Great American Beer Festival, Day One
October 8, 1999 --
1700 beers, 400 American breweries, 1 ounce tasting portions, not nearly enough time; where do you start?
If you're this beer warrior, you pick an aisle (the center one featuring breweries from the North Central and Rocky Mountain regions), pick a style (brown ale), and start there. Then you start mixing in vaguely related styles (alt, Scottish ale, stout), expand your range to include other aisles and regions, and as the palate begins to grow weary, eventually turn to stronger beers such as old ales and barley wines.
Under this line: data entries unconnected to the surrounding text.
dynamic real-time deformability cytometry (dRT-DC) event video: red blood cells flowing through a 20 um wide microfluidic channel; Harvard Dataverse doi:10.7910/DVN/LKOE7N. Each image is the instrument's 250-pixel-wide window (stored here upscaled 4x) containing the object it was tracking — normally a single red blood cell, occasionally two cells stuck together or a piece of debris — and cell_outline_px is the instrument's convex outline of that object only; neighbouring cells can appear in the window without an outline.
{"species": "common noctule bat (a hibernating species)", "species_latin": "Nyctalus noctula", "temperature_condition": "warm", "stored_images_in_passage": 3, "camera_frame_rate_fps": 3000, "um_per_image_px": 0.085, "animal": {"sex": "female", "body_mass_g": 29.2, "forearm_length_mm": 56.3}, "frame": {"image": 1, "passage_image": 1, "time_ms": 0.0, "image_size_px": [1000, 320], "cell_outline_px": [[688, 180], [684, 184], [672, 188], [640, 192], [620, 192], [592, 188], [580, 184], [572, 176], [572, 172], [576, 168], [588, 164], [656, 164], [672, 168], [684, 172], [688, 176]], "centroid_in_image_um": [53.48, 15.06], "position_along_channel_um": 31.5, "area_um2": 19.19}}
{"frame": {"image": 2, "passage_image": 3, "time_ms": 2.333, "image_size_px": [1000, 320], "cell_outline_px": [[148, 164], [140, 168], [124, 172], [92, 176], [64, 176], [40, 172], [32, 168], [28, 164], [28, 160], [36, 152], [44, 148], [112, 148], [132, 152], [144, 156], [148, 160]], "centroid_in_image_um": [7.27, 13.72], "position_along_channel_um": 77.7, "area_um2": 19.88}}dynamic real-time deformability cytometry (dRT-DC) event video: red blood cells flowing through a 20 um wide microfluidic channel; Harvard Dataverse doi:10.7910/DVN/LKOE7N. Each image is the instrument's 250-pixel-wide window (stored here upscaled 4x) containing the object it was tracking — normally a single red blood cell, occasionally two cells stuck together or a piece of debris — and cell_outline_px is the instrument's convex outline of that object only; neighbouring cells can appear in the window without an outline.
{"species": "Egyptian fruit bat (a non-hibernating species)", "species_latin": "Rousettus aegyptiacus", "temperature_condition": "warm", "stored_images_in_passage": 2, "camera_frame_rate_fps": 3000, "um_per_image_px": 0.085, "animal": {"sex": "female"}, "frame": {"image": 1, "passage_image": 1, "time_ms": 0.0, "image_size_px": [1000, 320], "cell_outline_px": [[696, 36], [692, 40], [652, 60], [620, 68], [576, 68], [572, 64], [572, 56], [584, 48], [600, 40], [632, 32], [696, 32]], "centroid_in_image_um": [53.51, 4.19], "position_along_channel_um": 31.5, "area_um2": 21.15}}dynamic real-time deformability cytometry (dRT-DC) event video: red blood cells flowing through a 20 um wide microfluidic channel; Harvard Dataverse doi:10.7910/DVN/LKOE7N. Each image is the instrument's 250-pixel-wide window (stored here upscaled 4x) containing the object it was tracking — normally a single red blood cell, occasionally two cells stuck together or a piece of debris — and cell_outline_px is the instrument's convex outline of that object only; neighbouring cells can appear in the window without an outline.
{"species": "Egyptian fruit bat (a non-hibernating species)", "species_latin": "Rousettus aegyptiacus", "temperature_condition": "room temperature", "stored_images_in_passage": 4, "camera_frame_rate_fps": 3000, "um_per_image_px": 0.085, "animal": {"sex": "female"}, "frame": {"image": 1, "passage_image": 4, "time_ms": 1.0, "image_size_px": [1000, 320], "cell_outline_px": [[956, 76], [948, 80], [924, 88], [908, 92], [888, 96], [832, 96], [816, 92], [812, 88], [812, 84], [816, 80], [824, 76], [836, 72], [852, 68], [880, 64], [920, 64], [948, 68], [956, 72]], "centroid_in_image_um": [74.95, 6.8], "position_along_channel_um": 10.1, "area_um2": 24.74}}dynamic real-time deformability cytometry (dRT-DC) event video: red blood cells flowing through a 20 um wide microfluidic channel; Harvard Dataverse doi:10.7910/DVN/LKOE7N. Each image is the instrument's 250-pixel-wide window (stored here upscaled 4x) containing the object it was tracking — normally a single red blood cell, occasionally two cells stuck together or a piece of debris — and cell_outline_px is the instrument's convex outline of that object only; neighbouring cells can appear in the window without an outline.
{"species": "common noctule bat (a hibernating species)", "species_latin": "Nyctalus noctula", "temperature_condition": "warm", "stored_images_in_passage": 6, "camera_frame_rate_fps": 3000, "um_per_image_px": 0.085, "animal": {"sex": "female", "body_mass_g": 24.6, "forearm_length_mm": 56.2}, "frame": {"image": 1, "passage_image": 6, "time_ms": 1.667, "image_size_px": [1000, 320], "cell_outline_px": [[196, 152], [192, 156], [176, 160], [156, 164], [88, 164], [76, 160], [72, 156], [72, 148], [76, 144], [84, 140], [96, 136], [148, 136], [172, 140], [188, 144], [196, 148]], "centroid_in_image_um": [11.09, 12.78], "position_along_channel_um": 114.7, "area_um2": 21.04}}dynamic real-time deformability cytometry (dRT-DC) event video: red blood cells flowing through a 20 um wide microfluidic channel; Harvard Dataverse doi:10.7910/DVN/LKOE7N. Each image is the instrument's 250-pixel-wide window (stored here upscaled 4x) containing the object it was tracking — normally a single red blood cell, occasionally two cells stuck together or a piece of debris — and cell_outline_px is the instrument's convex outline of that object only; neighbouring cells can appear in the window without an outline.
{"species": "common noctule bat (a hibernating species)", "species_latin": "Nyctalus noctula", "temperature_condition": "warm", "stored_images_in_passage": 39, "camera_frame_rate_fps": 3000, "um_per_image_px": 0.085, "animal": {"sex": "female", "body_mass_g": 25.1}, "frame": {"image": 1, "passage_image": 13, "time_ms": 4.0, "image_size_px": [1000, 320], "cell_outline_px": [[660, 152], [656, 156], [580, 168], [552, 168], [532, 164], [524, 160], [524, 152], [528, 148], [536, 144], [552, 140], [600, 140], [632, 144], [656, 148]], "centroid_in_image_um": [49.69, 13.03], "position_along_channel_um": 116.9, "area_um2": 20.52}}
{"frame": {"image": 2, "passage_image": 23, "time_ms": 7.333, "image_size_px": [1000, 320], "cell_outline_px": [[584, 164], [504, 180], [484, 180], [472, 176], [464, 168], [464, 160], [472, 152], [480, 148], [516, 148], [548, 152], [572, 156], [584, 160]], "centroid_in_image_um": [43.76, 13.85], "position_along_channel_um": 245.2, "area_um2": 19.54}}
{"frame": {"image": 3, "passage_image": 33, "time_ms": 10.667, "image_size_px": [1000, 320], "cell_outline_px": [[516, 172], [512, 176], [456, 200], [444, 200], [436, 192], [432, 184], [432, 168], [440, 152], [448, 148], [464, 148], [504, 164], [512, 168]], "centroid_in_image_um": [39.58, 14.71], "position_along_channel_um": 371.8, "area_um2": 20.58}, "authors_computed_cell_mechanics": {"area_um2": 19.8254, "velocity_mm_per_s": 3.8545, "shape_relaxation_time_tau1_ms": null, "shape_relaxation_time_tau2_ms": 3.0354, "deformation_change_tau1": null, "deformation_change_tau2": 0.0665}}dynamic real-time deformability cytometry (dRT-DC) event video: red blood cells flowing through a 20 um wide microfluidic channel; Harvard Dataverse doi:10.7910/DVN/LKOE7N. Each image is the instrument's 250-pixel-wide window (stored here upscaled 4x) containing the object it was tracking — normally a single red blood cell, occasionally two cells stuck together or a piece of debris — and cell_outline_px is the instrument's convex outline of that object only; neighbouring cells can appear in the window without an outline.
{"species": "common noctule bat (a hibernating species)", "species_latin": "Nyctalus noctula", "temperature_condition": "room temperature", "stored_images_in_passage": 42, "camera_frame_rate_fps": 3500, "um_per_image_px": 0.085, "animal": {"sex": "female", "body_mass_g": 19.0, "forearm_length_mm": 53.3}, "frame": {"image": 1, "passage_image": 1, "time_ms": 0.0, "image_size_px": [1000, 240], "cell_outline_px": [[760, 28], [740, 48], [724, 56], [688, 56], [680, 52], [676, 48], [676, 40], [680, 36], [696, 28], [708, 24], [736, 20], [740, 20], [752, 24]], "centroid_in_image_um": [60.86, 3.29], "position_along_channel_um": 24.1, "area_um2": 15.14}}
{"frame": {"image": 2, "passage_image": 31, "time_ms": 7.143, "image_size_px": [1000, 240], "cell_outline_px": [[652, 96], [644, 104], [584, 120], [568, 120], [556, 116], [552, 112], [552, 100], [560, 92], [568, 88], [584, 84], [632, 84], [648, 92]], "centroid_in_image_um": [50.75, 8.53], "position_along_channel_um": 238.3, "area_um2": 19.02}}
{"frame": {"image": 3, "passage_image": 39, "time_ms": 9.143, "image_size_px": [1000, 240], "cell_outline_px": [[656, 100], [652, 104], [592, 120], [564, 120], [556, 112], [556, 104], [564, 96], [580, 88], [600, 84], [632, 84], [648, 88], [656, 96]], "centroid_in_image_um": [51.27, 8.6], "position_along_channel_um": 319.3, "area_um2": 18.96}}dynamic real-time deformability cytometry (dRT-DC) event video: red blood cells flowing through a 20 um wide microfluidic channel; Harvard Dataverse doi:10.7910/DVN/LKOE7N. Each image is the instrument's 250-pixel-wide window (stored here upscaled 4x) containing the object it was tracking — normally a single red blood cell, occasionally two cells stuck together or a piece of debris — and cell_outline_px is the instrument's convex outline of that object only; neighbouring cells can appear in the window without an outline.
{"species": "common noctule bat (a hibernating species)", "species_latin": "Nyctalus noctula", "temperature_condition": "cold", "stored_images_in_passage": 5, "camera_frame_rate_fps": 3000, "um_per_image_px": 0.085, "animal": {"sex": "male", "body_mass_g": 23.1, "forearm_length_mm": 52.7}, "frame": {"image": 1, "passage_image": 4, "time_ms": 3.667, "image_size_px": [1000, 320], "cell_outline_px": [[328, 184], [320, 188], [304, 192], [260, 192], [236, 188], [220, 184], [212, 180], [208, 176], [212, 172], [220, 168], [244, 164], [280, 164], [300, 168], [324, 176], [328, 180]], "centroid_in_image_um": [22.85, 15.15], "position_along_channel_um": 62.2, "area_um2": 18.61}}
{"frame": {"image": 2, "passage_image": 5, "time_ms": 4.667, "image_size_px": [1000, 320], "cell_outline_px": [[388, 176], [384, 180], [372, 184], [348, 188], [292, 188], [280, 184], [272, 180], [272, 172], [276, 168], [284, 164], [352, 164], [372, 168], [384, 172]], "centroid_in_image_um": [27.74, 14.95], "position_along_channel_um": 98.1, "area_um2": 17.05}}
Which is exactly what I did on the first day of eighteenth edition of the most famous beer fest in the U.S. Some highlights:
From Boulder, Colorado's Twisted Pine Brewing I had the Twisted Pine Brown Ale, a very enjoyable brew with a chocolaty nose and a light front leading to a malty body with notes of chocolate, cocoa, a little fruit and some coffee in the second half and finish. A good way to start the fest
Also from Boulder, I sampled the Heavenly Daze Brewery's Steamboat Scottish Ale. It features a very pleasant cherryish, caramelly nose with a plummy start and a milk chocolaty body with just enough hop to balance the malt and keep the ale from becoming cloying). Good character.
The 75th Street Brewery of Kansas City, Missouri, offered the very pleasant and complex Possum Trot Brown Ale, with a hint of anise in the nose and milk and dark chocolate, licorice, tobacco and bit of fruit in the body. A touch raw on the finish, but very nice.
Best name of the fest thus far: Blue Oyster Alt from the River Market Brewing Company of Kansas City. A little big for the alt style, but the teenage rock fan in me had to smile.
From the Crooked River Brewing Company of Cleveland, Ohio, I had the Settler's Ale, well-balanced beer with a nicely hopped nose showing a hint of mint and a fruity (red apple), hoppy (autumn leaves, tobacco) body. Very drinkable.
Houston, Texas' St. Arnold Brewing was pouring their Cask Conditioned Amber Ale straight from a cask atop the serving table. It's an aggressive ale with dominant dry-hopping, but I'm not convinced that there is much beyond the hop.
Changing to stouts, I tried the Oatmeal Stout from the Indianapolis, Indiana, location of the Alcatraz Brewing Company. It has a very creamy, pleasing body and a nice coffee-ish nose with a light layer of roast.A dry finish completes this most impressive stout.
Finally, finishing the night, I tried two of the brews that are already starting to generate a buzz on the festival floor: Anniversary X from Fort Bragg, California's North Coast Brewing and Millennium Ale from the Boston Beer Company. The former was, to me, the most impressive, with a big bourbon barrel nose (but not the sickly, overpowering, sweet bourbon notes found in some bourbon cask-finished beers) and a hugely complex, very refined body. Certainly a contemplative ale.
The Millennium, on the other hand, had a big, super sweet body (as befits a beer that is claimed to be 20% alcohol by volume!), but not enough complexity or nuances of flavour to back it up. This could be the case of an enormous beer being released far too young.